### DOCUMENT EXCERPT
--
Express Internet, Serving White Pine and Eureka County


Express Internet, Your Internet Service and Communications Provider

Your Internet Service and Communications Provider

Providing Internet Service to White Pine and Eureka Counties
Specializing in Wireless and DSL High-Speed Internet,
including Digital and Long Distance Telephone Service.

Eureka 237-4070           Ely 549-4030

 

Wireless
High-Speed
Value  Plan

A great Value Plan for those wanting an affordable High-Speed Internet Connection.  Preferred and Premium Plans also available.

Express Internet High-Speed Value Plan

Contact us today!

Ely 549-4030 Eureka 237-4070

sales@expint.net

See also the Agreement for Dedicated Wireless Internet Access


Acceptable Use Policy

&

 Additional Contract Terms
 

  1.   Express Internet, solely, shall hold all password and authentication information on the subscriber unit (wireless transceiver) until termination of this agreement.
  2.   Client understands that wireless Internet connectivity requires direct radio line of sight, and that any obstruction between Express Internet and Client’s antenna will potentially block the signal. Client understands that Express Internet has no control over this and therefore bears no responsibility for it. If Client requests Express Internet to adjust Client’s equipment or antennas to improve the signal, Client shall pay Express Internet’s normal service charges for said work.
  3.   Client understands that the maximum bandwidth of 384Kbps may not be achieved, depending upon a variety of circumstances beyond Express Internet’s control. Express Internet cannot insure that Client will be able to achieve any particular throughput or speed and makes no representations or guarantees regarding same.
  4.   Express Internet reserves the right to implement hardware and/or software which serves to control the amount of bandwidth or simultaneous connections Client may receive in order to assure a fair distribution of resources to all of Express Internet’s Clients. Client understands that Express Internet’s network is shared by many Clients and is not provided for the exclusive use of Client. Client agrees to allow Express Internet reasonable access to the subscriber unit to verify correct operation of the hardware and/or software. Client agrees to allow Express Internet to install such hardware and software on Client’s premises without charge.
--
### WHAT IS REQUIRED
Please write out the section of the Express Internet contract terms between "Additional Contract Terms" and "for said work.", inclusive. The lines that follow are drawn from a separate source.

### Transcribed page text
--
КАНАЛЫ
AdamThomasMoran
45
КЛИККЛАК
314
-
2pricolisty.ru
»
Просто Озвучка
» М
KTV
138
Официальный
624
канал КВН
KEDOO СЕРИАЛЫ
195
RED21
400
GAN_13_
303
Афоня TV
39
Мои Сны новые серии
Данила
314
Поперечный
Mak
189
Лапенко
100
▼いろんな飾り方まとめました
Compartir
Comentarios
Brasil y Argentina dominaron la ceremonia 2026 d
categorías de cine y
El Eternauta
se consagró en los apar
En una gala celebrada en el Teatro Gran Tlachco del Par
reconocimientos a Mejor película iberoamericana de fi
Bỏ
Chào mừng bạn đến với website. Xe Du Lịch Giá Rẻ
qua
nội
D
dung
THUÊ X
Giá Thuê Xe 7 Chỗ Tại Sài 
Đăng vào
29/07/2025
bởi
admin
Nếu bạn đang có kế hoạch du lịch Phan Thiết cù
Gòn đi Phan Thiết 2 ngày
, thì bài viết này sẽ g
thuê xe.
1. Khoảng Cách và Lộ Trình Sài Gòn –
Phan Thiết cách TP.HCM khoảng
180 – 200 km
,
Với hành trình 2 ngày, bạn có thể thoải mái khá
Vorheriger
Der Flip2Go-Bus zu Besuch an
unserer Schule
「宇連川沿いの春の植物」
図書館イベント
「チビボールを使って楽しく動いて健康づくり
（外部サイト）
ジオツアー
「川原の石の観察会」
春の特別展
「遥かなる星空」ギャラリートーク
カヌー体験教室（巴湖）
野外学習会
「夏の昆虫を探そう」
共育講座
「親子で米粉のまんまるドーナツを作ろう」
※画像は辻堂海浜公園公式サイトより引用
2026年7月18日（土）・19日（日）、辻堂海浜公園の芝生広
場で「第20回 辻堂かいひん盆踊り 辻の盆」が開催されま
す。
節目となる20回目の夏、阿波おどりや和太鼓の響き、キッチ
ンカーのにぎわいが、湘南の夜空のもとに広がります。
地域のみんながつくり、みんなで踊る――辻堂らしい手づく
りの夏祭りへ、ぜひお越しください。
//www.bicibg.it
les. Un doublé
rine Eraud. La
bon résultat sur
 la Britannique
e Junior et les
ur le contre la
--
### SOLUTION TO THE PROBLEM
Additional Contract Terms
 

  1.   Express Internet, solely, shall hold all password and authentication information on the subscriber unit (wireless transceiver) until termination of this agreement.
  2.   Client understands that wireless Internet connectivity requires direct radio line of sight, and that any obstruction between Express Internet and Client’s antenna will potentially block the signal. Client understands that Express Internet has no control over this and therefore bears no responsibility for it. If Client requests Express Internet to adjust Client’s equipment or antennas to improve the signal, Client shall pay Express Internet’s normal service charges for said work.